Below are records; output all of them exactly.
====== THE DATA ======
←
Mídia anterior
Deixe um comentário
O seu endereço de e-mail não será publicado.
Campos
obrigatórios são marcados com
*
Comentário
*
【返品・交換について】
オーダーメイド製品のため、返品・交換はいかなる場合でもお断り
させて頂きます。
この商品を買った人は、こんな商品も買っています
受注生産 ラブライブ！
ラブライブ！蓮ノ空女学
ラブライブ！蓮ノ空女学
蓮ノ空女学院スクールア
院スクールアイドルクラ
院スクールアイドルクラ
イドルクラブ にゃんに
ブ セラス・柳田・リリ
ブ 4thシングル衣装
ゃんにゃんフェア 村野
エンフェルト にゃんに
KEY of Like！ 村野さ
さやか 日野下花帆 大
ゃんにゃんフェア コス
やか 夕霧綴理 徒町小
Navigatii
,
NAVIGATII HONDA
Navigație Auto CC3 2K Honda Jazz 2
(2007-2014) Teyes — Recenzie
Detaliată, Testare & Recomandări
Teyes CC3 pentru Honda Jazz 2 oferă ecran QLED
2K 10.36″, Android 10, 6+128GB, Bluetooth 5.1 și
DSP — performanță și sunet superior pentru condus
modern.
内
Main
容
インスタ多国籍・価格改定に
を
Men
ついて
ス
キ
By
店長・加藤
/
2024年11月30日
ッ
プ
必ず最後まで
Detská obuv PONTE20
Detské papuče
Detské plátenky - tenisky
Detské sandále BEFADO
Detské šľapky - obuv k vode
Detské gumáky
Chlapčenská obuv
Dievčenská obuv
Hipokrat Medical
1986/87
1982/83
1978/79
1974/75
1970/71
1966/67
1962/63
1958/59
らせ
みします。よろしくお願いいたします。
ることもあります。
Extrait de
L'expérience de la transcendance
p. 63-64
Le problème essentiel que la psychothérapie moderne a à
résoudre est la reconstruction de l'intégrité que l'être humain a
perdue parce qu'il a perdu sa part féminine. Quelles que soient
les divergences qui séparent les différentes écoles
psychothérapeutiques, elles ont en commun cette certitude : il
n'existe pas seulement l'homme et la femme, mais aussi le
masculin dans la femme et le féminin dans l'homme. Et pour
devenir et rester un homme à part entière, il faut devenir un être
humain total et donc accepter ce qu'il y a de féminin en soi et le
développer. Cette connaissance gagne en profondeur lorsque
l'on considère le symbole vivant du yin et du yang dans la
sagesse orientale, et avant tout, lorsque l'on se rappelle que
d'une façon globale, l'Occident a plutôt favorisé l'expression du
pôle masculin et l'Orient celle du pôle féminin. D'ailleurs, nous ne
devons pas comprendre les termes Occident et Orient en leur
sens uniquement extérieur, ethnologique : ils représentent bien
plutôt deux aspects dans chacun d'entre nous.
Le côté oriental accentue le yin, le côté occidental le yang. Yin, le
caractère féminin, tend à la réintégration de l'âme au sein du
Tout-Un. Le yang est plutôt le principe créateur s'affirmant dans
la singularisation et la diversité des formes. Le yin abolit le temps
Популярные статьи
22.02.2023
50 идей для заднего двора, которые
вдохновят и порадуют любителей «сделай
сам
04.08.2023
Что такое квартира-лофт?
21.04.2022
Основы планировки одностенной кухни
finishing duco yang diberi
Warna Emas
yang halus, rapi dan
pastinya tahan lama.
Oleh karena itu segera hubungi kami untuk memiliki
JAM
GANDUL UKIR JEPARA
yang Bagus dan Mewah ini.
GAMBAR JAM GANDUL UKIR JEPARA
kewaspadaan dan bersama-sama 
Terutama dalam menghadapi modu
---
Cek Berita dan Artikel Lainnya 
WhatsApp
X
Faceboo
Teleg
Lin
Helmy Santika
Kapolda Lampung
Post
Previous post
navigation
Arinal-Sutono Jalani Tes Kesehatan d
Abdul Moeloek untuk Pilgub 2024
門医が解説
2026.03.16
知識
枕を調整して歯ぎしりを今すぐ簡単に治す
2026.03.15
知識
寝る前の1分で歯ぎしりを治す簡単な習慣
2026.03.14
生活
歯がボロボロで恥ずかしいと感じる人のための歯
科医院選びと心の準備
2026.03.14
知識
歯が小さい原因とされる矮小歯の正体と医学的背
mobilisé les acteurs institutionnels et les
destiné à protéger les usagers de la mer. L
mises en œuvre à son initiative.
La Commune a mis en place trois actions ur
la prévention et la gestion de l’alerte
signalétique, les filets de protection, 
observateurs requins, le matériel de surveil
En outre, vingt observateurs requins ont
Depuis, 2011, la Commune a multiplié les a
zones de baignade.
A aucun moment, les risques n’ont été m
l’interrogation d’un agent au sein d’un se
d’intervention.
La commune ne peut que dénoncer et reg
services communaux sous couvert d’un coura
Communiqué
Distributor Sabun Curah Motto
======
SOLUTION TO THIS TASK:
←
Mídia anterior
Deixe um comentário
O seu endereço de e-mail não será publicado.
Campos
obrigatórios são marcados com
*
Comentário
*
【返品・交換について】
オーダーメイド製品のため、返品・交換はいかなる場合でもお断り
させて頂きます。
この商品を買った人は、こんな商品も買っています
受注生産 ラブライブ！
ラブライブ！蓮ノ空女学
ラブライブ！蓮ノ空女学
蓮ノ空女学院スクールア
院スクールアイドルクラ
院スクールアイドルクラ
イドルクラブ にゃんに
ブ セラス・柳田・リリ
ブ 4thシングル衣装
ゃんにゃんフェア 村野
エンフェルト にゃんに
KEY of Like！ 村野さ
さやか 日野下花帆 大
ゃんにゃんフェア コス
やか 夕霧綴理 徒町小
Navigatii
,
NAVIGATII HONDA
Navigație Auto CC3 2K Honda Jazz 2
(2007-2014) Teyes — Recenzie
Detaliată, Testare & Recomandări
Teyes CC3 pentru Honda Jazz 2 oferă ecran QLED
2K 10.36″, Android 10, 6+128GB, Bluetooth 5.1 și
DSP — performanță și sunet superior pentru condus
modern.
内
Main
容
インスタ多国籍・価格改定に
を
Men
ついて
ス
キ
By
店長・加藤
/
2024年11月30日
ッ
プ
必ず最後まで
Detská obuv PONTE20
Detské papuče
Detské plátenky - tenisky
Detské sandále BEFADO
Detské šľapky - obuv k vode
Detské gumáky
Chlapčenská obuv
Dievčenská obuv
Hipokrat Medical
1986/87
1982/83
1978/79
1974/75
1970/71
1966/67
1962/63
1958/59
らせ
みします。よろしくお願いいたします。
ることもあります。
Extrait de
L'expérience de la transcendance
p. 63-64
Le problème essentiel que la psychothérapie moderne a à
résoudre est la reconstruction de l'intégrité que l'être humain a
perdue parce qu'il a perdu sa part féminine. Quelles que soient
les divergences qui séparent les différentes écoles
psychothérapeutiques, elles ont en commun cette certitude : il
n'existe pas seulement l'homme et la femme, mais aussi le
masculin dans la femme et le féminin dans l'homme. Et pour
devenir et rester un homme à part entière, il faut devenir un être
humain total et donc accepter ce qu'il y a de féminin en soi et le
développer. Cette connaissance gagne en profondeur lorsque
l'on considère le symbole vivant du yin et du yang dans la
sagesse orientale, et avant tout, lorsque l'on se rappelle que
d'une façon globale, l'Occident a plutôt favorisé l'expression du
pôle masculin et l'Orient celle du pôle féminin. D'ailleurs, nous ne
devons pas comprendre les termes Occident et Orient en leur
sens uniquement extérieur, ethnologique : ils représentent bien
plutôt deux aspects dans chacun d'entre nous.
Le côté oriental accentue le yin, le côté occidental le yang. Yin, le
caractère féminin, tend à la réintégration de l'âme au sein du
Tout-Un. Le yang est plutôt le principe créateur s'affirmant dans
la singularisation et la diversité des formes. Le yin abolit le temps
Популярные статьи
22.02.2023
50 идей для заднего двора, которые
вдохновят и порадуют любителей «сделай
сам
04.08.2023
Что такое квартира-лофт?
21.04.2022
Основы планировки одностенной кухни
finishing duco yang diberi
Warna Emas
yang halus, rapi dan
pastinya tahan lama.
Oleh karena itu segera hubungi kami untuk memiliki
JAM
GANDUL UKIR JEPARA
yang Bagus dan Mewah ini.
GAMBAR JAM GANDUL UKIR JEPARA
kewaspadaan dan bersama-sama 
Terutama dalam menghadapi modu
---
Cek Berita dan Artikel Lainnya 
WhatsApp
X
Faceboo
Teleg
Lin
Helmy Santika
Kapolda Lampung
Post
Previous post
navigation
Arinal-Sutono Jalani Tes Kesehatan d
Abdul Moeloek untuk Pilgub 2024
門医が解説
2026.03.16
知識
枕を調整して歯ぎしりを今すぐ簡単に治す
2026.03.15
知識
寝る前の1分で歯ぎしりを治す簡単な習慣
2026.03.14
生活
歯がボロボロで恥ずかしいと感じる人のための歯
科医院選びと心の準備
2026.03.14
知識
歯が小さい原因とされる矮小歯の正体と医学的背
mobilisé les acteurs institutionnels et les
destiné à protéger les usagers de la mer. L
mises en œuvre à son initiative.
La Commune a mis en place trois actions ur
la prévention et la gestion de l’alerte
signalétique, les filets de protection, 
observateurs requins, le matériel de surveil
En outre, vingt observateurs requins ont
Depuis, 2011, la Commune a multiplié les a
zones de baignade.
A aucun moment, les risques n’ont été m
l’interrogation d’un agent au sein d’un se
d’intervention.
La commune ne peut que dénoncer et reg
services communaux sous couvert d’un coura
Communiqué
Distributor Sabun Curah Motto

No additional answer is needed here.